Charles Evans Hughes (1862-1948)

Hughes“During the 1920s, the secretaries of state resumed the preeminent role in policymaking they had played before McKinley and Roosevelt.  The New York lawyer and unsuccessful presidential candidate Charles Evans Hughes was one of the ablest ever to hold the post.  An indefatigable worker, utterly devoted to the job, he filled the sizeable void left by Harding and Coolidge and was perhaps the last secretary to personally manage U.S. foreign policy.  Hughes ably presided over a department with a budget of $2 million and a staff of six hundred people.  He won the loyalty of his aides with his dedication and warm, outgoing personality.  Blessed with a brilliant mind, he was also politically astute.” (Herring, chap. 11, p. 442)


Charles Dawes (1865-1951)

“The administration named Chicago banker Charles G. Dawes and Owen D. Young, a General Electric executive with close ties to the J.P. Morgan banking firm, to head its group of experts, closely monitored their work, and stepped in on occasion to mediate disputes.  It was no easy task.  A settlement had to be hard enough on Germany to satisfy Allied and particularly French concerns while soft enough to be acceptable to Berlin.  The fast-talking and indefatigable Dawes –an ‘astounding human dynamo,’ once colleague called him– also had close connections to France from his wartime service in Paris and helped bring the French along.  Young devised a flexible and ingenious plan, ironically one that would bear Dawes’s name, that became a means not only to solve the intractable reparations problem but also to promote German recovery….Hoover exulted in the ‘disinterested statesmanship’ carried out by private American citizens and labeled the Dawes Plan a ‘peace mission without parallel in international history.’” (Herring, chap. 11, p. 459)


KEY TERMS:  Washington Naval Conference (1921) 
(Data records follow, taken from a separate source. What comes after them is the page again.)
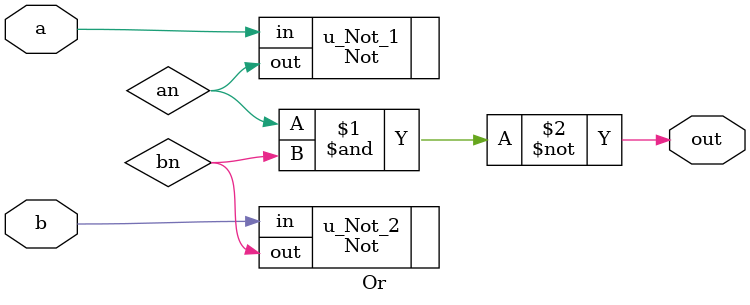
<source format=v>
`timescale 1ns / 1ps

module Or (
    input   a   ,
    input   b   ,
    output  out );

    Not u_Not_1(
        .in     (a  ),
        .out    (an )
    );

    Not u_Not_2(
        .in     (b  ),
        .out    (bn )
    );

    nand (out, an, bn);
    
endmodule
</source>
“[Charles Evans] Hughes handled the [Washington naval] conference with consummate skill.  He prepared with utmost care, mastering the technicalities of complex weapons systems without getting bogged down in detail.  He kept U.S. naval officers on board without letting them take control.  Avoiding Wilson’s mistakes, he made Massachusetts senator Henry Cabot Lodge part of the solution, thus preventing him from again becoming the problem.  he developed a full-fledged plan for sizeable reductions in the tonnage of battleships, the ultimate weapon of the era, and kept his proposals secret until the conference opened.  On November 11, 1921, Armistice Day, the delegates attended a moving ceremony at Arlington National Cemetery.  The following day, in what journalist William Allen White called ‘the most intensely dramatic moment I have ever witnessed,’ Hughes unveiled his plan in what became known as his ‘bombshell speech’ before a stunned audience at Washington’s Constitution Hall.  Addressing a packed house including prime ministers, admirals, the entire U.S. Congress, and some four hundred journalists from across the world, he insisted that the competition in armaments ‘must stop!’ He proceeded to call for the scrapping of sixty-six ships, including four British super-dreadnoughts authorized but not yet under construction and a Japanese battleship, the Mutsu, built in part with collections from schoolchildren.  ‘Hughes sank in thirty-five minutes more ships than all of the admirals in the world have sunk in a cycle of centuries,’ an admiring journalist wrote.” –George Herring, From Colony to Superpower, pp. 453-54

Click on the image above to explore a student project on the groundbreaking 1921 conference


Discussion Questions

  • If Secretary of State Hughes’s performance at the Washington Naval Conference of 1921 was so masterly and dramatic, why has this episode become so obscure?
  • How does the story of naval disarmament on the Pacific during the 1920s illustrate what Herring calls the growing pattern of US “involvement without commitment” during the interwar period?

Dawes Plan (1924)

“The United States played a central role in resolving the tangle [over WWI debts and reparations].  The administration named Chicago banker Charles G. Dawes and Owen D. Young, a General Electric executive with close ties to the J.P. Morgan banking firm, to head its group of experts, closely monitored their work, and stepped in on occasion to mediate disputes.  It was no easy task.  A settlement had to be hard enough on Germany to satisfy Allied and particularly French concerns while soft enough to be acceptable to Berlin.  The fast-talking and indefatigable Dawes –an ‘astounding human dynamo,’ one colleague called him– also had close connections to France from his wartime service in Paris and helped bring the French along.  Young devised a flexible and ingenious plan, ironically one that would bear Dawes’s name, that became the means not only to solve the intractable reparations problem but also to promote German recovery.  The plan scaled back the reparations figure and started with small payments that increased as the German economy improved.  By requiring recipients to buy German products, it also helped kick-start German recovery.  Germany was provided a loan of $200 million and required to undertake reforms U.S. businessmen considered essential.  Responsibility for payment was assigned to an American, S. Parker Gilbert, who in the process gained substantial influence over German finances.  Hoover exulted in the ‘disinterested statesmanship’ carried out by private American citizens and labeled the Dawes Plan a ‘peace mission without parallel in international history.’” –George Herring, From Colony to Superpower, p. 459


Discussion Questions

  • The US had rejected the Treaty of Versailles and remained out of the League of Nations.  Yet the Dawes Plan of 1924 was one of only several ways that Americans remained invested in the post-war settlement in Europe and elsewhere.  What were some of the key ways that US policymakers engaged with Europeans during the 1920s?
  • The Dawes Plan helped illustrate rising US power in global trade and international economics.  How did this newfound economic clout affect American priorities in foreign policy?